ArduinoCore-API icon indicating copy to clipboard operation
ArduinoCore-API copied to clipboard

String class plus plus

Open frankq opened this issue 12 years ago • 6 comments

String str0, str1, str2, str3;

str0 = str1 + str2 + str3; //// will cause problem str0 += str1 + str2; //// will cause problem

str0 = str1; str0 += str2; str0 += str3; // good.

frankq avatar Mar 15 '13 06:03 frankq

Maybe it get confused and sum the string object address?

lestofante avatar Mar 15 '13 07:03 lestofante

I get a similar problem with integers:

void setup() {
  Serial.begin(9600);
}

void loop() {
  String strA = "A: ", strB = "B: ";
   int num = random(10, 20);

  strA += num + " <- A";
  strB += num;
  strB += " <- B";

  Serial.println(strA);
  Serial.println(strB);
}

It concats strB properly but srtA is weird and corrupted:

B: 15 <- B
A: 
B: 15 <- B
A: ú
B: 18 <- B
A: 
B: 12 <- B
A: ú
B: 17 <- B
A: 
B: 14 <- B
A: B
B: 10 <- B
A: ¥ú

What happened?

JadenTravnik avatar Mar 31 '15 17:03 JadenTravnik

Hi there,

Sorry for late replay. I just got my chips and tried it.

In line below:

strA += num + " <- A";

There is a problem. “num” is declared as an integer, but " <- A" is a string array. When the complier sees this, it takes the address of the first char of the string array as the value ( or you can call it as a string pointer). Now there is another problem, the complier will take the result of “num + “<-A”” as a string pointer, or an integer? I don’t know. By the result of the output, I will believe the result is a string array pointer. So strA += a rondon string pointer will result in an unpredictable result.

In order to give the complier a clear instruction, it should be done like below:

strA += String(num) + " <- A";

Now num will be turned into String, a String plus string array will be consider as a class.

There might be one more problem. += has priority over +, so strA += String(num) will be done first before + “<-A”, this might result in unpredictable result. It should be consider as a mistake, but how does this complier to do it? I don’t know.

If I’d write this program, below will be what I will do:

strA += (String(num) + String(" <- A"));

That will make sure that the complier will make no mistake. or it can be done like strB.

what do you think?

Frank

Calgary, Canada

Sent from Windows Mail

frankq avatar Apr 10 '15 00:04 frankq

I see, thank you for explaining that. I still believe this is an issue though. I don't think that the compiler should just add a number to a string pointer as its both unintuitive and a much less used use-case (I couldn't think of one reason why anyone would want to do that) than just concatenating a number to a string.

JadenTravnik avatar Apr 13 '15 14:04 JadenTravnik

Hi Jaden,

Thanks for your reply. As I know about the C, it’s the first language and it’s very like machine codes.

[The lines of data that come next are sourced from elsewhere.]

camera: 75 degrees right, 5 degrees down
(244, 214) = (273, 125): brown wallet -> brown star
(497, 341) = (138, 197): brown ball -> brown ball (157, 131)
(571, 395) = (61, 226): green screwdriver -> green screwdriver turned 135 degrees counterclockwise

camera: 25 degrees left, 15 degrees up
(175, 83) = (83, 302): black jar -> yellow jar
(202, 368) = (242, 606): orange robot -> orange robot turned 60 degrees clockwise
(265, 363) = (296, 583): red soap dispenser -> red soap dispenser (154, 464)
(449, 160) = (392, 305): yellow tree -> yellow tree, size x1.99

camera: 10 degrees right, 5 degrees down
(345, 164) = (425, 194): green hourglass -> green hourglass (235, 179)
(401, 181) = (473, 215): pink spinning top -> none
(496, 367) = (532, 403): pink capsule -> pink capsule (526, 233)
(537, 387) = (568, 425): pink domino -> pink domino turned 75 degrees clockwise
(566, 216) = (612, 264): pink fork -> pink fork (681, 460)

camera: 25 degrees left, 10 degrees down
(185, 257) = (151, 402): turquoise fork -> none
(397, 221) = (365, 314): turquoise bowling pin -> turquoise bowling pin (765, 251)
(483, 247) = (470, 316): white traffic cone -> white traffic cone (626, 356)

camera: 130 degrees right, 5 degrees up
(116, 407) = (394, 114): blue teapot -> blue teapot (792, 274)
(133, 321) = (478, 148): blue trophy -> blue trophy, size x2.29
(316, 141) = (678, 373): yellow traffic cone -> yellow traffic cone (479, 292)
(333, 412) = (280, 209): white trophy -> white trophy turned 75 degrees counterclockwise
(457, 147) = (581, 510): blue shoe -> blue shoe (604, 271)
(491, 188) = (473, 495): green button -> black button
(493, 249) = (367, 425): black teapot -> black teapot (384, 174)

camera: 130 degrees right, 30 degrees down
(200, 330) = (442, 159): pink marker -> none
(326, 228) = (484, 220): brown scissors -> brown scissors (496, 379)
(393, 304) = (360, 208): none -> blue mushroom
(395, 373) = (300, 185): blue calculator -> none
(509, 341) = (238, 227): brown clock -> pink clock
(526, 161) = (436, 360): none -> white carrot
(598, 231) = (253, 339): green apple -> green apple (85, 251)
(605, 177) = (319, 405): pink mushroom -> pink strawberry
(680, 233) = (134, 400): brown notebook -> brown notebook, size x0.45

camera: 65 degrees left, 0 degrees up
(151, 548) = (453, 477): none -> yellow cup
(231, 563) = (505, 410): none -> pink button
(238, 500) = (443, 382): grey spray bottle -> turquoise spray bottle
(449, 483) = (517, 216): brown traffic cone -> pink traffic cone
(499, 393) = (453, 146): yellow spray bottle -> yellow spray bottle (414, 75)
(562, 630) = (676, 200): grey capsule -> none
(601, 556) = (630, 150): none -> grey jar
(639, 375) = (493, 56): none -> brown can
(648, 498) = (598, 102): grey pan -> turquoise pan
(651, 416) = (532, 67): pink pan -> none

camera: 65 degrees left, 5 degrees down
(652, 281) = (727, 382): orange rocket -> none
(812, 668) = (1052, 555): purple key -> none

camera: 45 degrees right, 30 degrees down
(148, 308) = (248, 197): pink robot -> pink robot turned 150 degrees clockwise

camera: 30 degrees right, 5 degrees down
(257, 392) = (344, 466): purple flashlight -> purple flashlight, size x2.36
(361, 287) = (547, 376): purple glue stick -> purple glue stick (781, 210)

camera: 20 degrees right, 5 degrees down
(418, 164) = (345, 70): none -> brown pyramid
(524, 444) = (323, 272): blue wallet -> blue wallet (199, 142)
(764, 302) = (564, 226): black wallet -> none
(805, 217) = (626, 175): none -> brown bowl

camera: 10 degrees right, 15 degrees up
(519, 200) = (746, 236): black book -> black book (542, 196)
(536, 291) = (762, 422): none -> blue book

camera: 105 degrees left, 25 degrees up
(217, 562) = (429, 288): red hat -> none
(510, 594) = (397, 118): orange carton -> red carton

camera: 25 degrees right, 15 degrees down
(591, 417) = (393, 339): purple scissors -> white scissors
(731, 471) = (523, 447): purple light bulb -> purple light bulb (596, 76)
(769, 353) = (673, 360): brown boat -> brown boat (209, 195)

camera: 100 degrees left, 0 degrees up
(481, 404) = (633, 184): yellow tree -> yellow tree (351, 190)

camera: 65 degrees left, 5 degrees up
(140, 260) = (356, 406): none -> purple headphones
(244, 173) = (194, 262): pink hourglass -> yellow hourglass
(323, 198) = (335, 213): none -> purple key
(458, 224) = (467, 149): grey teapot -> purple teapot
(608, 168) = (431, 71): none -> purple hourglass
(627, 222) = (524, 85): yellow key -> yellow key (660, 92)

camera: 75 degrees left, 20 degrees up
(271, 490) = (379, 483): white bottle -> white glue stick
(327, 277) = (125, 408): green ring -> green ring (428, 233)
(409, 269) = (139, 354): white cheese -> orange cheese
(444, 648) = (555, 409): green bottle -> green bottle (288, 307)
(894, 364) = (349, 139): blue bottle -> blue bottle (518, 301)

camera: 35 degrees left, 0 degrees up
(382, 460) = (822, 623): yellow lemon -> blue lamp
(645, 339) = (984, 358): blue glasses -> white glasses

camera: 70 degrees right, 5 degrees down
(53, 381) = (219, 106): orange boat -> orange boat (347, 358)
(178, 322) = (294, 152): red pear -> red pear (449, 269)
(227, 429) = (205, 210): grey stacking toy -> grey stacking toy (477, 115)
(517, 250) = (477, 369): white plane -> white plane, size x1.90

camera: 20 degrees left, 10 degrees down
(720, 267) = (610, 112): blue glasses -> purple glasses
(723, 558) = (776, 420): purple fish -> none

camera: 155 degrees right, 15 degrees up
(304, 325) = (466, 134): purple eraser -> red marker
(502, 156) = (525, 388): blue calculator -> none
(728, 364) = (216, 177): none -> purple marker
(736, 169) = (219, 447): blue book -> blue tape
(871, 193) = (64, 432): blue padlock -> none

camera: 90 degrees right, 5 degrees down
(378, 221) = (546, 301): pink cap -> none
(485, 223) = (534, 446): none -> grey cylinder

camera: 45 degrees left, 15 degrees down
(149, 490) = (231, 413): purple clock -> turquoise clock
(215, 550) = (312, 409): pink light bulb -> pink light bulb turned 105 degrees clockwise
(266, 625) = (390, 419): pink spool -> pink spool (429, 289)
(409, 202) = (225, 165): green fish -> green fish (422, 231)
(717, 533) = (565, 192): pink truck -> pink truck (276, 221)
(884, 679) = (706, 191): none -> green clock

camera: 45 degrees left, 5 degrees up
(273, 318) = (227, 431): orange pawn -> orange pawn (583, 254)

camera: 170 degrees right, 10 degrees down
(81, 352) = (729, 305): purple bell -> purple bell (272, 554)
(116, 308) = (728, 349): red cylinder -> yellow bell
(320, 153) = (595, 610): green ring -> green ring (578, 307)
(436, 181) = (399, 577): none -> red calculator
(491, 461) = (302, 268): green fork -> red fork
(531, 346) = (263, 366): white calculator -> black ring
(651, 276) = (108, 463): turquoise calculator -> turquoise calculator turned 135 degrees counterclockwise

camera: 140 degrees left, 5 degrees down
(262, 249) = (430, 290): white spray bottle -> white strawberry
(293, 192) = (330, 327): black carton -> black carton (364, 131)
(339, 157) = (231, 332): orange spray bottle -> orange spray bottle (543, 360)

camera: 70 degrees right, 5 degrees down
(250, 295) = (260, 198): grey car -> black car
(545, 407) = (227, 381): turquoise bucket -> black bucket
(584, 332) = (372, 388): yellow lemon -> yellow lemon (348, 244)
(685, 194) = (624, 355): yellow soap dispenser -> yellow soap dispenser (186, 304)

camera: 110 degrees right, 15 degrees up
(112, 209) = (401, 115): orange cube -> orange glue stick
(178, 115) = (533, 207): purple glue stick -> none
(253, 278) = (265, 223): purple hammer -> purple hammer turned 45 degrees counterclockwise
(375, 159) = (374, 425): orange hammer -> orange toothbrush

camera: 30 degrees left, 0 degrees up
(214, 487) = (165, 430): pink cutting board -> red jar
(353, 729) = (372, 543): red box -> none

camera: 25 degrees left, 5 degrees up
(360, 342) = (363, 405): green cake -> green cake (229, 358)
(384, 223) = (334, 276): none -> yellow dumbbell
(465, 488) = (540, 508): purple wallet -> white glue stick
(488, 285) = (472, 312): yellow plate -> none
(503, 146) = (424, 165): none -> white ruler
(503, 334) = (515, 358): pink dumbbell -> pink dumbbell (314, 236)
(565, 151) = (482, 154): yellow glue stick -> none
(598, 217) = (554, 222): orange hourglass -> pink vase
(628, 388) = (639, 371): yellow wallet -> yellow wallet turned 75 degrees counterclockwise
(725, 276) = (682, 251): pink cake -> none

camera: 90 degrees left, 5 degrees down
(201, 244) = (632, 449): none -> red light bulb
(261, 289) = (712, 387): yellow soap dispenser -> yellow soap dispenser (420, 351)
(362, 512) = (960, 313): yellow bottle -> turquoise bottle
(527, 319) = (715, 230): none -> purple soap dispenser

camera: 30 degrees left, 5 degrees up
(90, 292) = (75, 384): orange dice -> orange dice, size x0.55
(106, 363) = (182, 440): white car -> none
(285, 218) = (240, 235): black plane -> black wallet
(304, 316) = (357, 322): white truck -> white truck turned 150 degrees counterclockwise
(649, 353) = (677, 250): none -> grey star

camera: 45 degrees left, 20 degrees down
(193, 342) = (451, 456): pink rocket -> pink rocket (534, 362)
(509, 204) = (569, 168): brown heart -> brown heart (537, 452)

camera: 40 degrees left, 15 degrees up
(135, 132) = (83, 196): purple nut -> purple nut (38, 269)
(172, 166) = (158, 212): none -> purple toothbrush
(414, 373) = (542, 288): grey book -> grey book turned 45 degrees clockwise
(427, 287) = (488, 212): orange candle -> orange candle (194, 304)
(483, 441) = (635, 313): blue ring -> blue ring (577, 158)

C is actually a group of functions. So the compiler simply translates C into a group of functions, and that’s also how a compiler works. At the early years when I learned C, as far as I remember an expression like “A += B + 100” would report an error. In an expression like A = B + C + D, it will be translated into A = (B + C) + D, and B + C will be used as parameter for function calling, when the function returns a value X, we get a new expression, A = X + D, so X + D will be new the parameters for the same function calling. Every function has a return value and be put into stack, when CPU returns from a function, it’s pops out the stack and receive the return. So all the functions have the same data type, it’s up to us to define what kind of data it is. The compiler can not decide the right data type for us. There is a default data type in a function calling, that is the first parameter used. So, if we don’t specify the data type, the compiler will use the default, which would always result in unexpected mistakes.

Have fun and wish you the best!

Frank

frankq avatar Apr 13 '15 16:04 frankq

I understand that is the case. It was just annoying coming from languages like java, javascript, C#, etc that perform the concatenation implicitly. Looking further into this I found that other languages like ruby, python, (obviously) C and C++ still need explicit conversion from number to string. In any case, thanks for your help.